*What is expected:* Lift every line from the entries that includes the word "synced".
=== Section Start ===
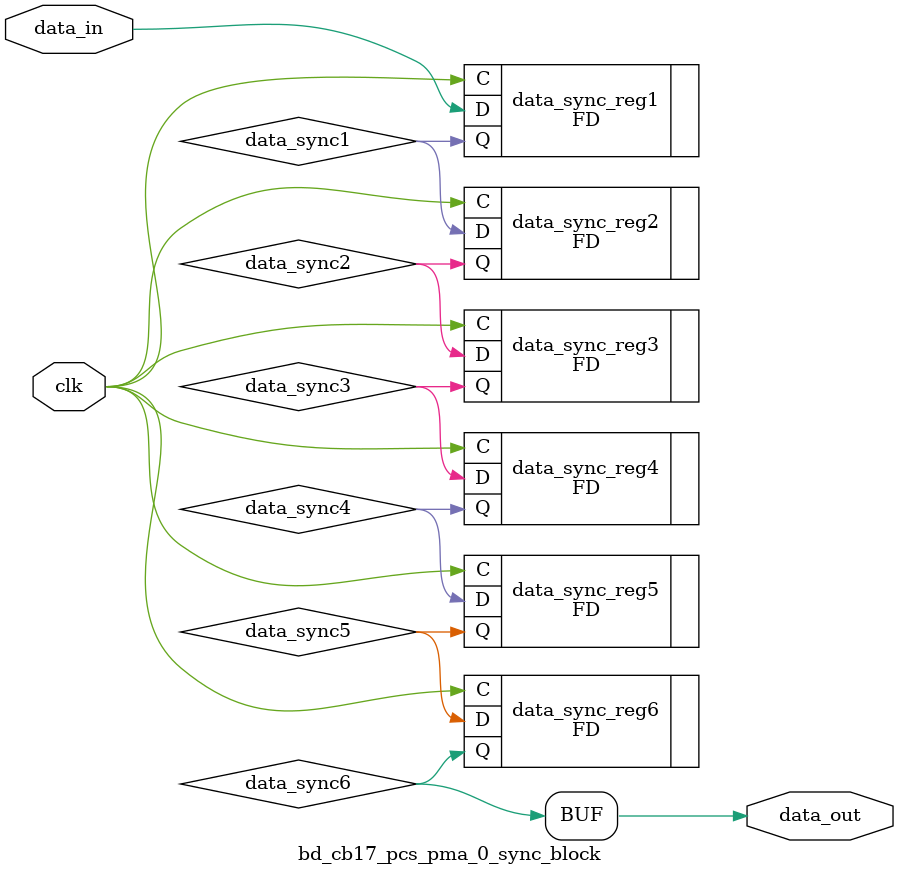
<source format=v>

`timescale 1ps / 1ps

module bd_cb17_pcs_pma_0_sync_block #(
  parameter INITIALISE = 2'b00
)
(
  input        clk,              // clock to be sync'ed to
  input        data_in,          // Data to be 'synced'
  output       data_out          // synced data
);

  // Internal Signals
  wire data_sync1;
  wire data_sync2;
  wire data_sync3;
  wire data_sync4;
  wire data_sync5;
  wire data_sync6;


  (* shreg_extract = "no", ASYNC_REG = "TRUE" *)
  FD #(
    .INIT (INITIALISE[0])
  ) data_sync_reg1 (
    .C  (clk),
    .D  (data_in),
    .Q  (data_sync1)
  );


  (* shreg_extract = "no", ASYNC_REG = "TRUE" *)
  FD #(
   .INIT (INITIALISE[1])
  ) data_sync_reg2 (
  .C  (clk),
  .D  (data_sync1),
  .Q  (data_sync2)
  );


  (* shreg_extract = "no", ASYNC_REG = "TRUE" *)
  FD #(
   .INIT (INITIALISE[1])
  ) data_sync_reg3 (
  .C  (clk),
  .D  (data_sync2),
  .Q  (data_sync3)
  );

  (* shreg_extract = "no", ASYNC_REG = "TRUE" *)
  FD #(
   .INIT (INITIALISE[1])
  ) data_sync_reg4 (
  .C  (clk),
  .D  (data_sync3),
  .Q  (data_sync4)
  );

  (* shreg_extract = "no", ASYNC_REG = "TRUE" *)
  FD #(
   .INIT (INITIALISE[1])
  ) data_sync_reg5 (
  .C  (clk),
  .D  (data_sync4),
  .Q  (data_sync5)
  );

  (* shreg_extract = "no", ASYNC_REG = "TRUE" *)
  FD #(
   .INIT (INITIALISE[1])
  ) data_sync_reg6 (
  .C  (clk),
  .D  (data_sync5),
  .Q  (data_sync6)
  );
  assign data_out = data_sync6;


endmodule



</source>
=== Section End ===
*Solution:*
  input        data_in,          // Data to be 'synced'
  output       data_out          // synced data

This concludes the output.